Bastava la provvidenza del Padreterno. E tutti si davano da fare. Chi a dissodare le campagne, chi a ferrare i cavalli, chi a costruire carretti, chi a fabbricare case e tuguri o innalzare muretti e furnieddhi o trulli, chi a cucire o rivoltare abiti o a sistemare porte e finestre. Era una società che funzionava. E nessuno stava con le mani in mano. Come nulla andava perduto.

Anche le olive cadute fuori dal cerchio degli alberi o le spighe lasciate indietro dai mietitori servivano per vedove, orfani e poveri, come la legna dei boschi o della macchia. La Costituzione sancì la sacralità del lavoro: “L’Italia è una Repubblica fondata sul lavoro”. Sul lavoro e sulla istruzione. Tutti dovevano lavorare e tutti dovevano andare a scuola. Altro che cambiamento: era una rivoluzione. E i contadini/braccianti, diventati manovali e poi operai, fecero grande l’Italia e riscattarono la storia del Sud.

Di giorno a lavorare e di sera a studiare. Sono venuti fuori fior di operai e artigiani, imprenditori anche e persino poeti. I tuguri vennero sostituiti da case come Dio comanda. I figli dei contadini presero la via dell’estero e delle fabbriche. E mandavano soldi ogni mese con cui la famiglia andava avanti mentre i padri costruivano le nuove abitazioni per quando quelli sarebbero tornati e si sarebbero sposati mettendo su famiglia, mandando a scuola i figli e insegnando loro che il lavoro e l’istruzione erano i binari su cui bisognava camminare.

Poi qualcosa si ruppe. Veneto, Emilia-Romagna, Lombardia, Piemonte e Liguria si misero a correre. Il Sud rimase a guardare. Eppure non erano pochi i casi di amicizie nate in Germania tra ex contadini pugliesi ed ex contadini veneti, tra liguri e lucani, calabresi e piemontesi. Tutti diventati, insieme, manovali e operai, artigiani e piccoli imprenditori. Il fatto è che mentre nel Mediterraneo e intorno alle terre del Sud divampavano le guerre di liberazione dell’Africa e del Medio Oriente, sul Mare del Nord ci si attrezzava per creare la società dei consumi.
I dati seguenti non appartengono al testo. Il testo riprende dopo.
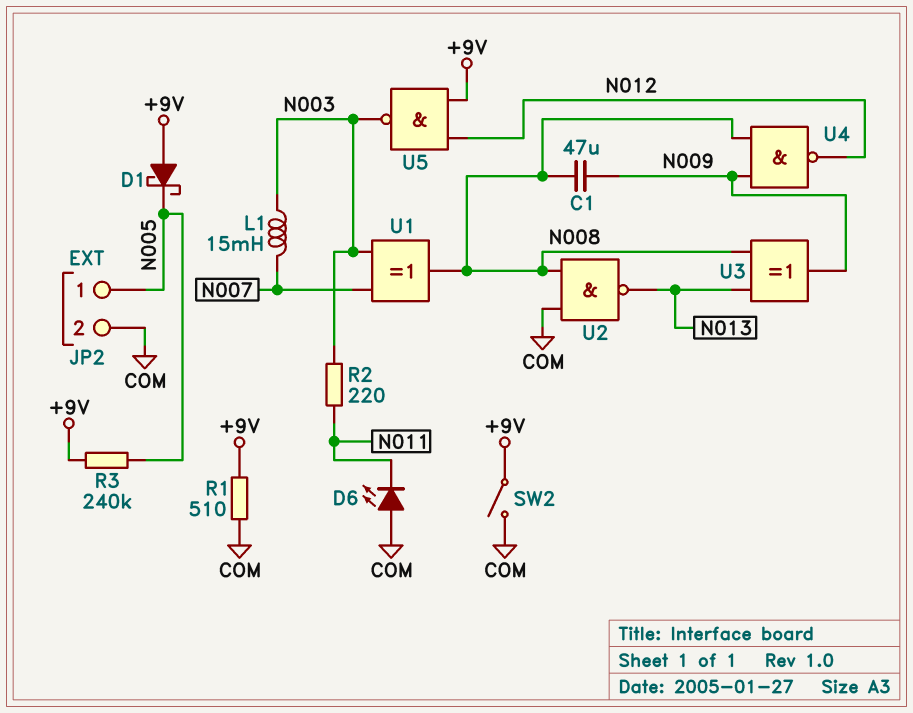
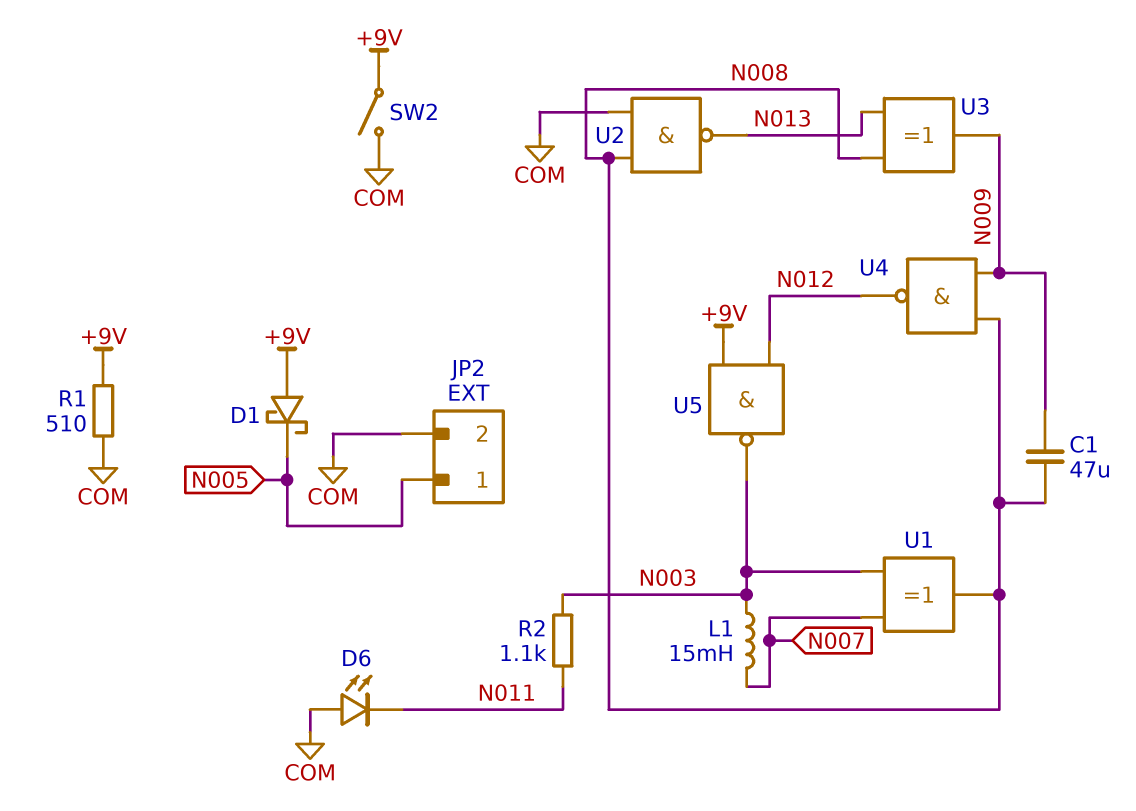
R2: 220 (N003, N011) -> 1.1k (N003, N011)
R3: 240k (+9V, N005) -> none

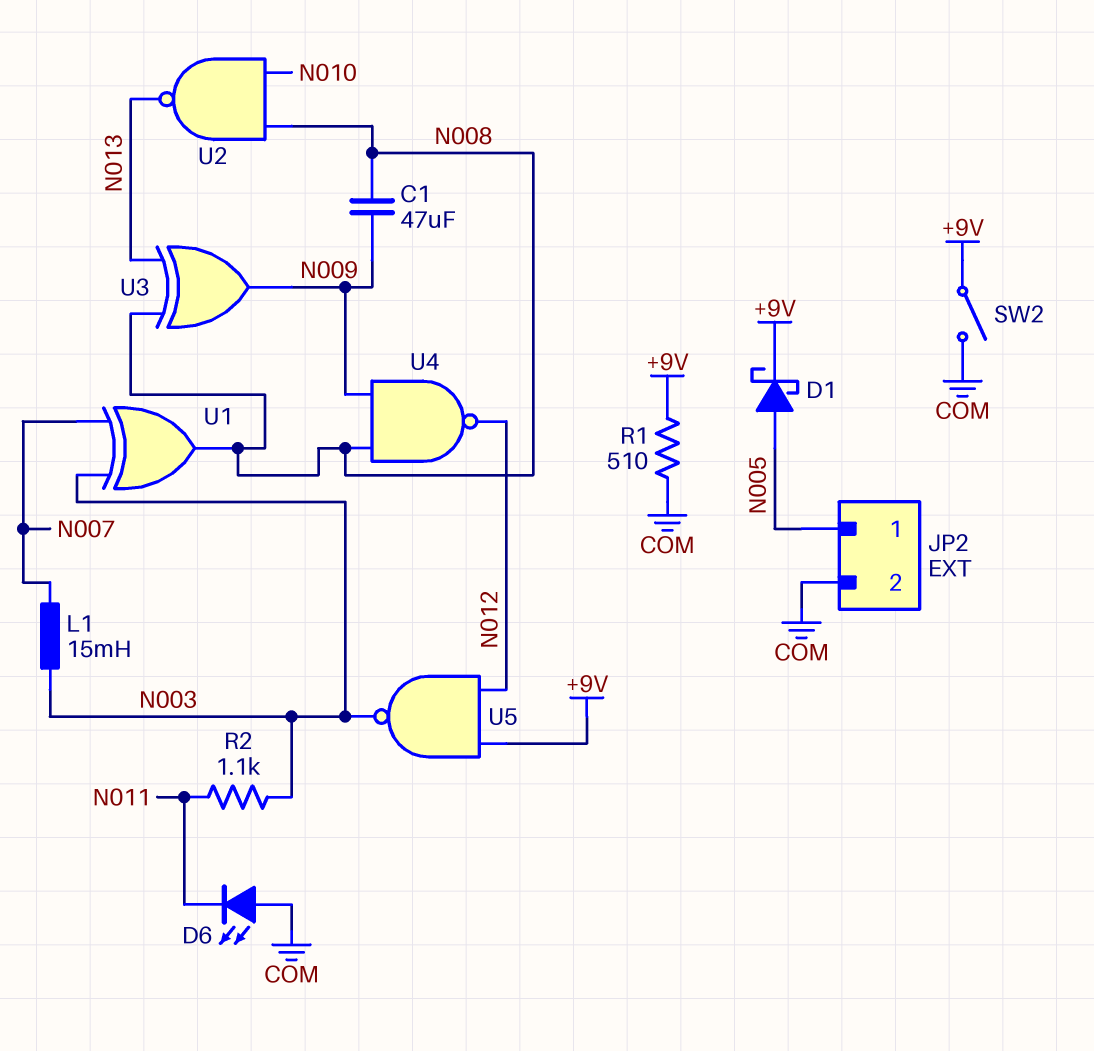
D1: schottky (A +9V, K N005) -> schottky (A N005, K +9V)
U2: NAND (in COM, in N008, out N013) -> NAND (in N008, in N010, out N013)

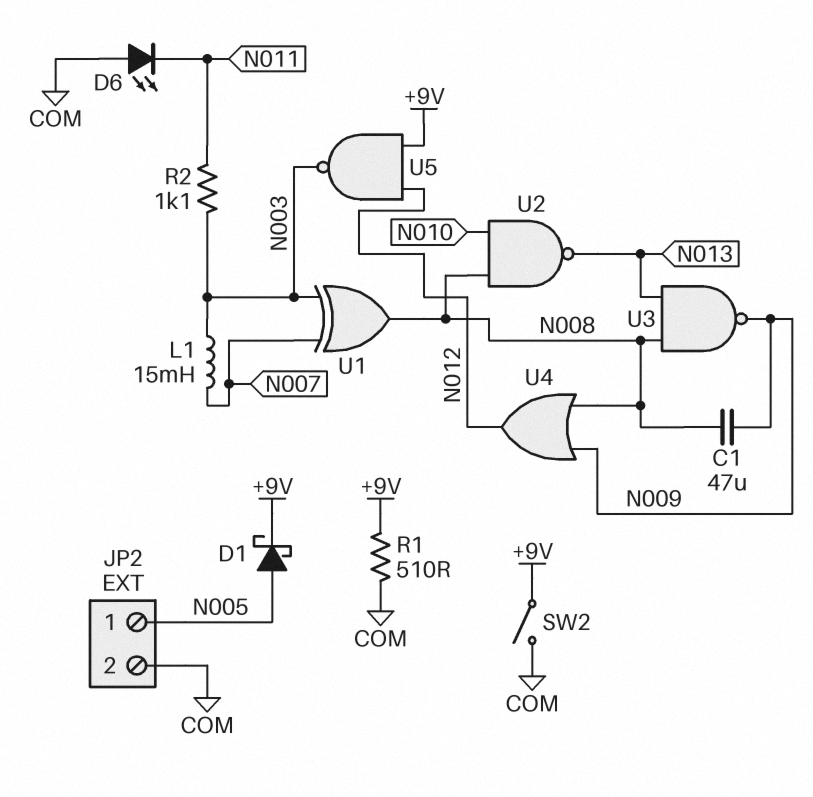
U3: XOR (in N008, in N013, out N009) -> NAND (in N008, in N013, out N009)
U4: NAND (in N008, in N009, out N012) -> OR (in N008, in N009, out N012)

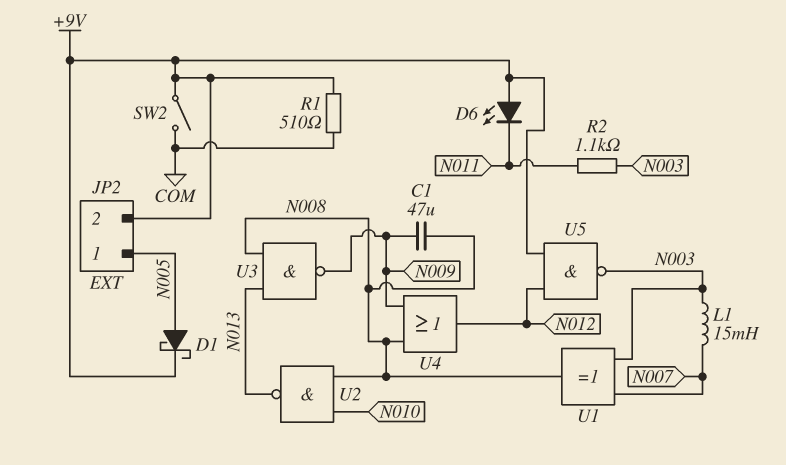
D6: LED (A COM, K N011) -> LED (A +9V, K N011)
JP2 pin 2: COM -> +9V

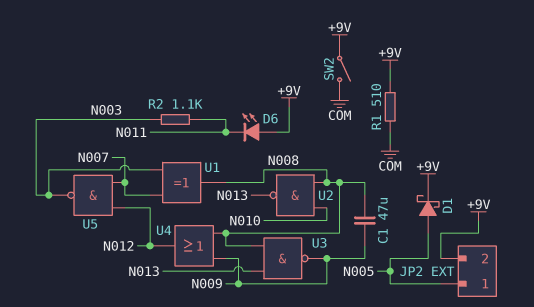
L1: 15mH (N003, N007) -> none
U5: NAND (in +9V, in N012, out N003) -> NAND (in N007, in N012, out N003)

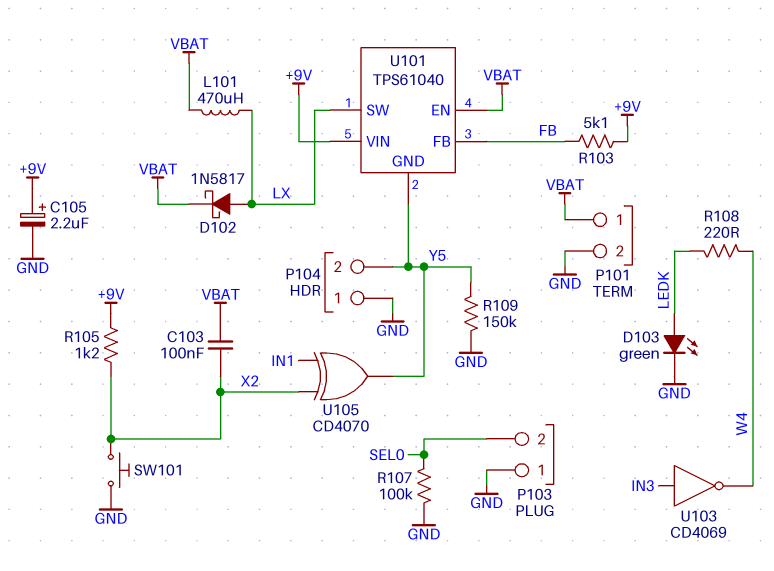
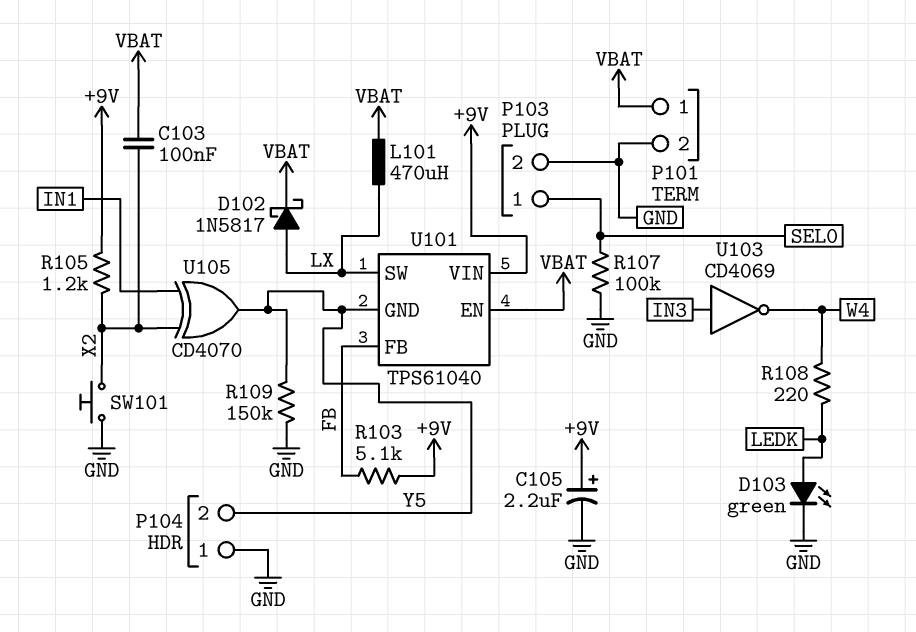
P103 pin 1: GND -> SEL0
P103 pin 2: SEL0 -> GND

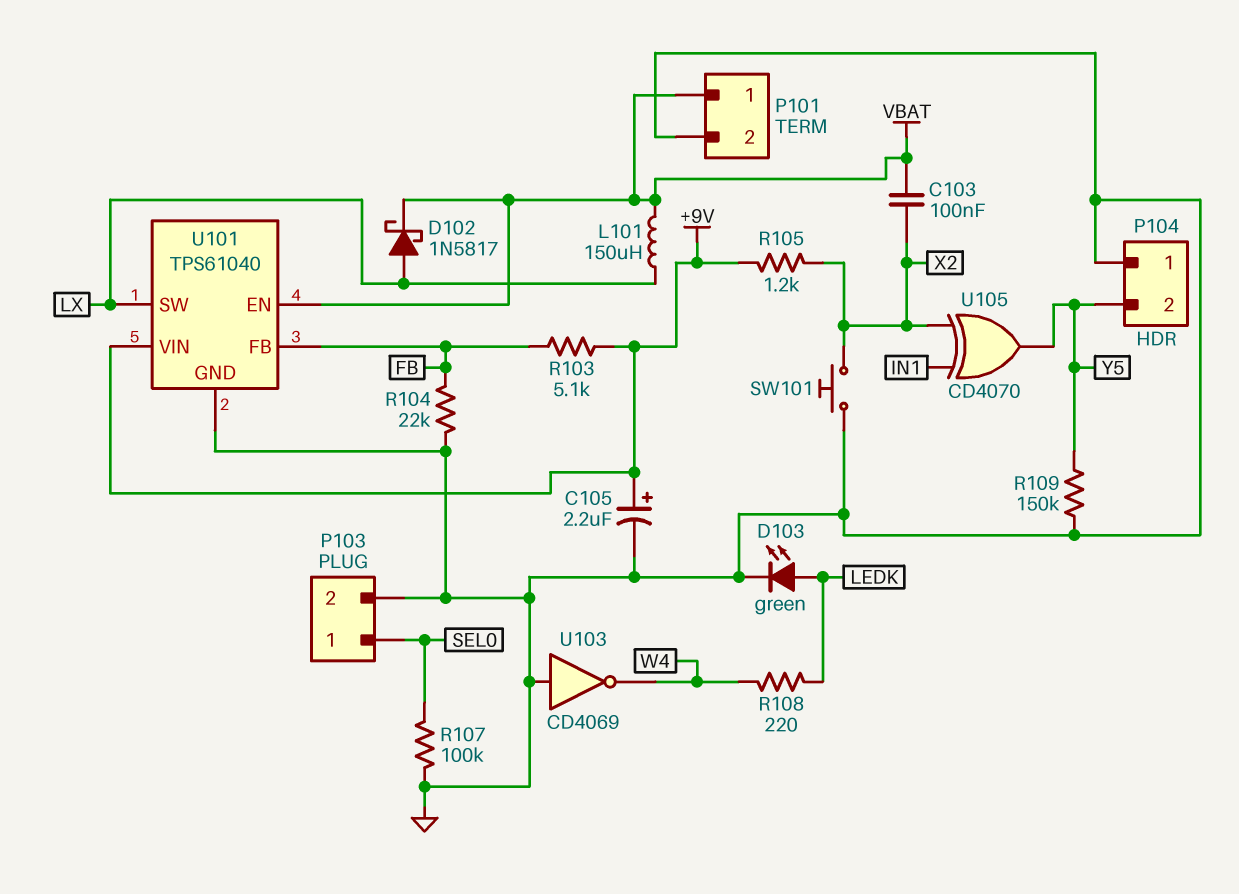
L101: 470uH (LX, VBAT) -> 150uH (LX, VBAT)
R104: none -> 22k (FB, GND)
U101 pin GND: Y5 -> GND
U103: NOT CD4069 (in IN3, out W4) -> NOT CD4069 (in GND, out W4)

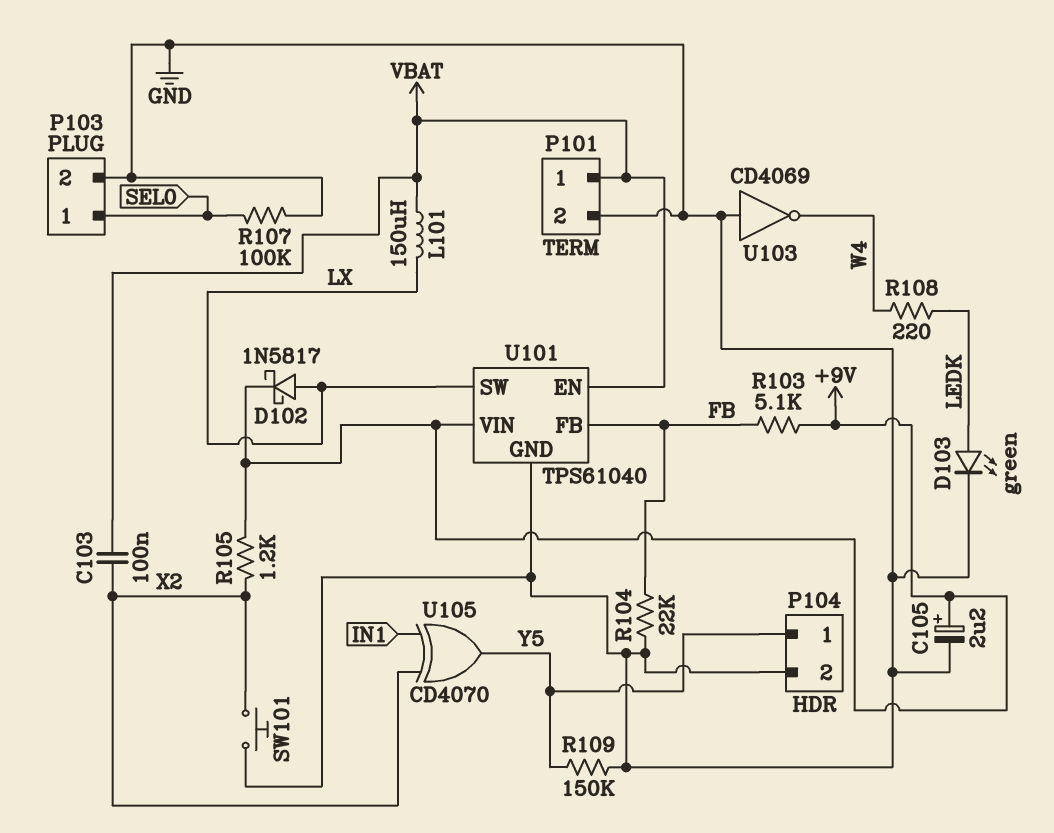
D102: schottky 1N5817 (A LX, K VBAT) -> schottky 1N5817 (A LX, K +9V)
P104 pin 1: GND -> Y5
P104 pin 2: Y5 -> GND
L’America dettava tempi e ritmi e spargeva soldi in abbondanza. A nord costruivano strade e ferrovie, il Mezzogiorno guardava.

Il Mediterraneo, intanto, restava teatro di guerra. La guerra fredda tra comunismo e democrazia, Oriente e Occidente, aveva sostituito le guerre di liberazione africana, i Balcani avevano le loro gatte da pelare tra Russia e Cina e l’Albania catturava i pescatori che si avventuravano al largo dell’Adriatico scambiandoli per spie. Intanto il Nord correva e il Sud deperiva. I campi erano stati abbandonati. Le poche fabbriche erano state messe fuori gioco dalla globalizzazione. Certo, resistevano le eccellenze. Ma quelle erano eccezioni e le eccezioni confermano la regola e la regola era che l’Italia non sapeva che farsene del Sud. Pure l’agricoltura era stata ridotta all’osso e le grandi fabbriche avevano chiuso.

Erano rimasti solo i mastodonti inquinanti e mortiferi come l’Ilva, l’Italsider, le raffinerie, le centrali elettriche a carbone, e i tumori aumentavano a vista d’occhio mentre gli operai diminuivano. I sogni dello sviluppo del Mediterraneo e del Mezzogiorno italico legati a Enrico Mattei e Adriano Olivetti erano svaniti. Drammaticamente fatti svanire con i loro profeti.

Ormai il paradigma atlantico che aveva condotto all’abbattimento del muro di Berlino e alla costruzione del villaggio globale, aveva vinto su tutta la linea. Anche a sud. Dappertutto dottori e ingegneri, diplomati e laureati e voglia di bere spritz o metropoli ovunque queste stessero. Tanto volare non era più un problema. Andavi e tornavi e pure la nostalgia non era un impedimento. Anzi non esisteva proprio più. Poi di nuovo qualcosa si è rotto. A furia di produrre e consumare il meccanismo si era inceppato. Il paradigma atlantico non era più l’unico e nemmeno vincente, addirittura.